In the coming months, the construction industry will feel the effect of increased transportation costs and will be forced to carry some of the weight.
How Builders and Developers are Buckling Up
This roller coaster ride has gotten many builders and developers scrambling about for seatbelts. Speaking with friendly competitors can provide a clearer picture of projected price increases and provide some much-needed control over budgets. An anticipated price increase for one material can be offset by a price decline for another material. Builders can also consider forming a group to buy discounts from suppliers and help reduce risk for everyone involved.
Builders should ask suppliers about shortages and lead time requirements to plan construction project timelines that will take into account foreseeable delays.

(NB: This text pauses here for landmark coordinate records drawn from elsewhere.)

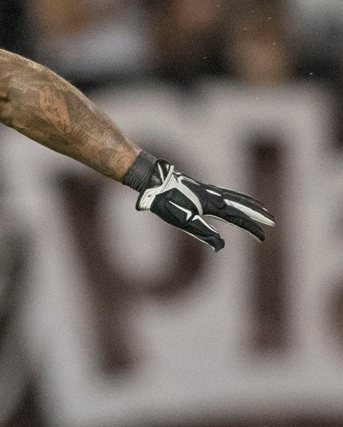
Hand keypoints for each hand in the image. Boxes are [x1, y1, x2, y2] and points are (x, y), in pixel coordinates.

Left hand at [127, 152, 274, 250]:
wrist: (153, 179)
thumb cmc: (166, 201)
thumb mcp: (183, 221)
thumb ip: (203, 233)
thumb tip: (221, 246)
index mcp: (212, 204)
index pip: (237, 217)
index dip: (251, 227)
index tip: (263, 237)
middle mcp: (213, 195)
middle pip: (240, 204)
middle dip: (256, 213)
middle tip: (272, 219)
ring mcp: (206, 190)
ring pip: (234, 197)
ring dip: (248, 203)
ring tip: (260, 207)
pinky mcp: (199, 188)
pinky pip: (224, 193)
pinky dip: (235, 197)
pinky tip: (232, 200)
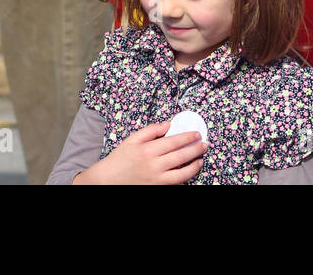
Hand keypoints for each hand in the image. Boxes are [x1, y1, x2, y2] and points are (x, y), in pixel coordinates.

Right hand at [73, 121, 205, 184]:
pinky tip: (189, 171)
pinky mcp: (157, 188)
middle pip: (181, 156)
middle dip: (196, 149)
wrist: (107, 181)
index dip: (188, 137)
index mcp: (148, 150)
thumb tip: (168, 124)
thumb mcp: (132, 140)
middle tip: (205, 144)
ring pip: (182, 173)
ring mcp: (156, 179)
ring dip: (195, 165)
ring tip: (201, 159)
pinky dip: (185, 177)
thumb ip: (151, 130)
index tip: (197, 133)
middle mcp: (154, 165)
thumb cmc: (120, 159)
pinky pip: (175, 183)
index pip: (174, 141)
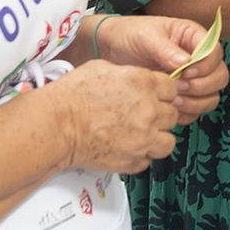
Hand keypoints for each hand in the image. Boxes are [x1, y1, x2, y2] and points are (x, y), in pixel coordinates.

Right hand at [51, 61, 179, 171]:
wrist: (56, 125)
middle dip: (160, 115)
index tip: (156, 96)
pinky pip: (148, 160)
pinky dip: (140, 156)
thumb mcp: (104, 68)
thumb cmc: (72, 96)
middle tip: (144, 116)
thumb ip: (130, 74)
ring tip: (142, 135)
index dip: (163, 93)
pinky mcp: (133, 160)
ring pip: (169, 141)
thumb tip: (136, 79)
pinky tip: (127, 148)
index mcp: (145, 84)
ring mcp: (144, 138)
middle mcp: (150, 111)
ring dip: (157, 138)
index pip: (173, 89)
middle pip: (173, 114)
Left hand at [91, 14, 227, 123]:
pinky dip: (186, 113)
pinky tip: (168, 108)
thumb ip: (166, 49)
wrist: (112, 50)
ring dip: (196, 102)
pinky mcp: (183, 96)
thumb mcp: (147, 37)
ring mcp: (192, 80)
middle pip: (220, 76)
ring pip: (212, 96)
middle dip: (202, 86)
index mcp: (194, 38)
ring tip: (172, 100)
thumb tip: (186, 63)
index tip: (185, 72)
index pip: (215, 53)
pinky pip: (196, 111)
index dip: (205, 65)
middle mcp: (198, 59)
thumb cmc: (131, 35)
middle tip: (178, 88)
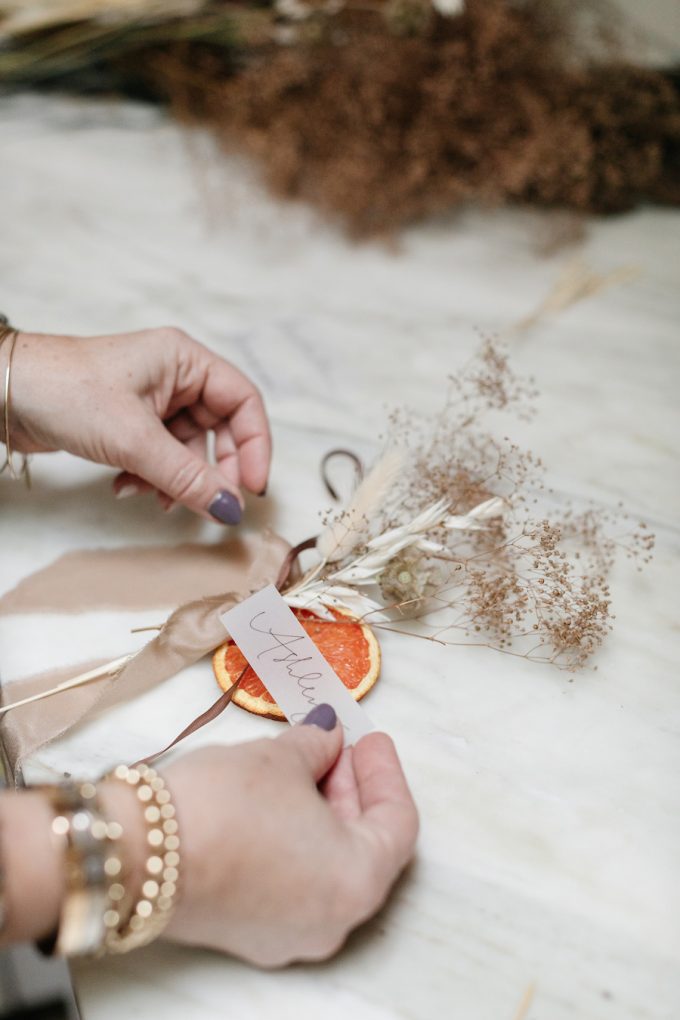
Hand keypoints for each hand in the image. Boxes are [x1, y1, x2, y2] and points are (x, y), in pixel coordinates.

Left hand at [5, 327, 270, 521]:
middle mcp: (174, 376)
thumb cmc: (65, 391)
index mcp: (185, 360)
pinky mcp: (130, 421)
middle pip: (220, 430)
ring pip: (188, 449)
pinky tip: (126, 488)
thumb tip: (231, 508)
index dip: (255, 446)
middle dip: (212, 471)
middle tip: (209, 505)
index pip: (243, 402)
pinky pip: (160, 456)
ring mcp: (152, 399)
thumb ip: (188, 477)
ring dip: (175, 480)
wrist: (3, 393)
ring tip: (151, 497)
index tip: (251, 488)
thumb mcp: (134, 440)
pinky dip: (151, 477)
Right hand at [157, 723, 417, 965]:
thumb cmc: (223, 806)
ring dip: (320, 810)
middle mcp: (329, 921)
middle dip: (350, 788)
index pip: (396, 823)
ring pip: (324, 865)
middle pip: (362, 846)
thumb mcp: (281, 758)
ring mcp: (286, 933)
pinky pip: (290, 881)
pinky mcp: (246, 930)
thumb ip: (318, 746)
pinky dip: (293, 839)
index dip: (385, 773)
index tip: (370, 739)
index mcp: (356, 882)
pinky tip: (273, 798)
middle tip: (336, 744)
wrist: (137, 850)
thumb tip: (327, 737)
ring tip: (302, 761)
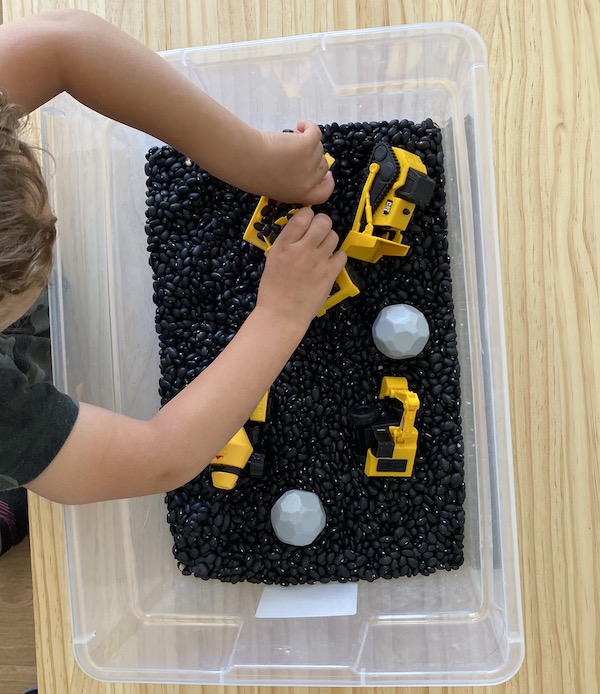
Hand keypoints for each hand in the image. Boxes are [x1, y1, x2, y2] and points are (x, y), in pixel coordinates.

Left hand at [256, 121, 334, 203]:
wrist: (246, 160)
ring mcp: (310, 163)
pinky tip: (299, 125)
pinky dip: (309, 126)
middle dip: (313, 156)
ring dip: (306, 140)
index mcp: (300, 195)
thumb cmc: (253, 172)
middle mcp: (309, 182)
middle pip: (323, 166)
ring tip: (288, 139)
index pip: (324, 193)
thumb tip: (302, 165)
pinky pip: (316, 132)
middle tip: (297, 149)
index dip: (327, 182)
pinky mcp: (308, 145)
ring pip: (318, 147)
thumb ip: (292, 182)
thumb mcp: (277, 186)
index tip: (327, 175)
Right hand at [256, 208, 346, 326]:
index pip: (303, 215)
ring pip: (334, 236)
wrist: (282, 315)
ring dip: (330, 240)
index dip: (308, 216)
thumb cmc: (273, 289)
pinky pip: (342, 255)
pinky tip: (329, 264)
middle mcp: (302, 249)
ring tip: (323, 250)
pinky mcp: (330, 274)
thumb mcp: (272, 260)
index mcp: (284, 245)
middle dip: (322, 224)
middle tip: (318, 234)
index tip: (307, 223)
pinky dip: (337, 258)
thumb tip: (299, 229)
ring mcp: (318, 261)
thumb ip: (286, 243)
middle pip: (323, 221)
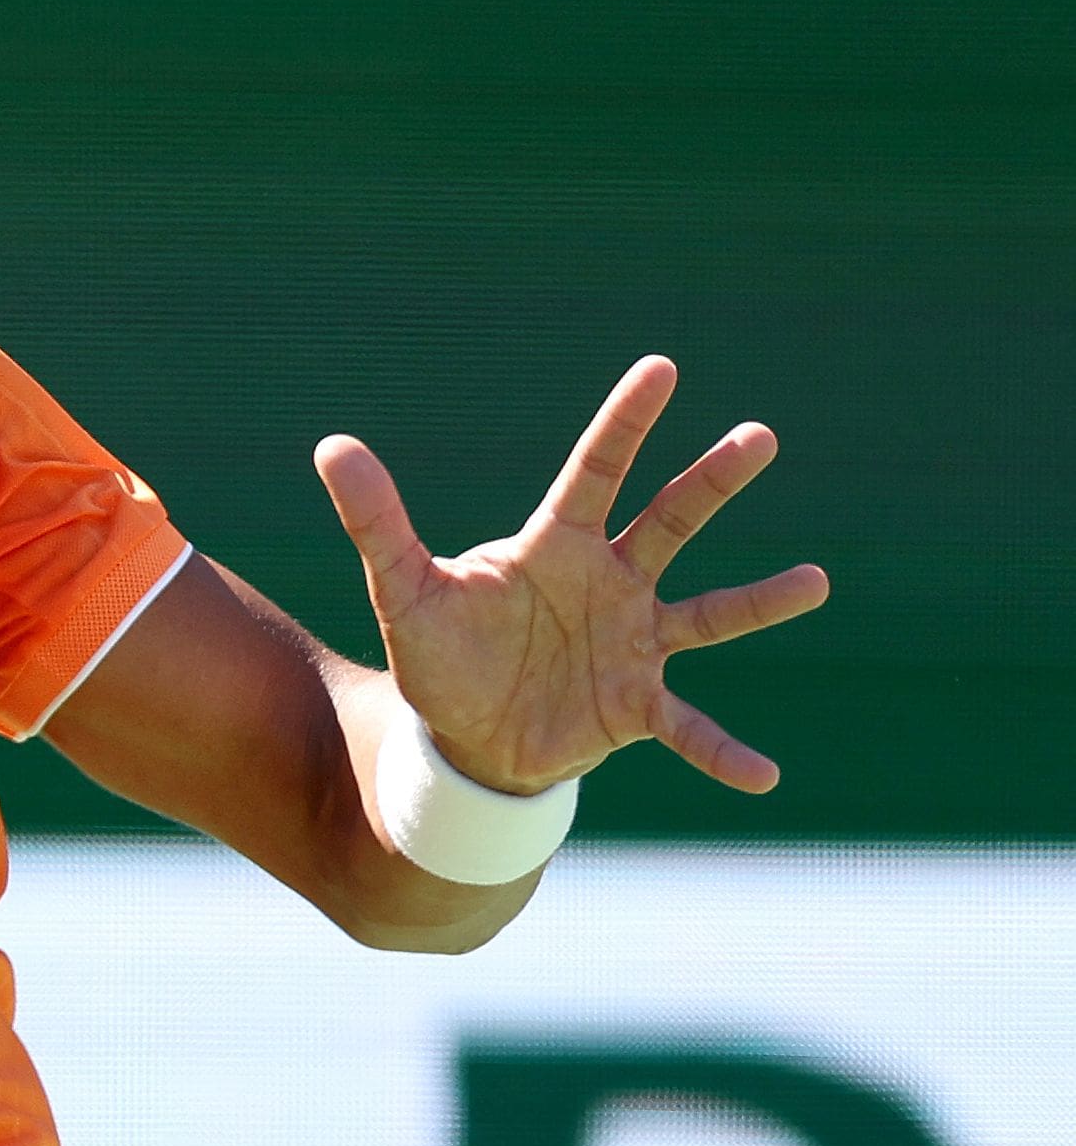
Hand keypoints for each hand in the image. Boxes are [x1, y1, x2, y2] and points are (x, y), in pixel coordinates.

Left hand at [316, 356, 829, 794]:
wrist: (462, 737)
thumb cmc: (441, 655)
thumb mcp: (402, 591)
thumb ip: (376, 522)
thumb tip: (330, 445)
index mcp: (556, 548)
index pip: (595, 472)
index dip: (624, 424)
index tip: (661, 369)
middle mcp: (609, 584)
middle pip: (669, 520)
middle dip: (710, 480)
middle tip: (758, 435)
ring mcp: (632, 643)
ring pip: (707, 613)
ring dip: (759, 601)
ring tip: (815, 582)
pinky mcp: (635, 706)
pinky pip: (689, 728)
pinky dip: (724, 751)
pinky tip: (764, 776)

In this way, juggling costs and deadlines can become easier for contractors, builders, and suppliers.
Working with a fund control company, like QuickDraw Fund Control, can also help everyone maintain a minimum level of control and sanity. Trusting a team of fund control experts can reduce the stress of managing deadlines and budgets, and help builders, contractors and lenders focus on things they can control.
Bracing For Impact
At the moment, an end to tariffs is not in sight. Lenders, suppliers, builders, and contractors need to collaborate on a long-term plan that can withstand the full weight of these tariffs. Where appropriate, prices should be locked-in to keep each link in the supply chain intact. If there is one benefit that tariffs may bring to the construction industry, it may be a renewed sense of commitment to the good of each other.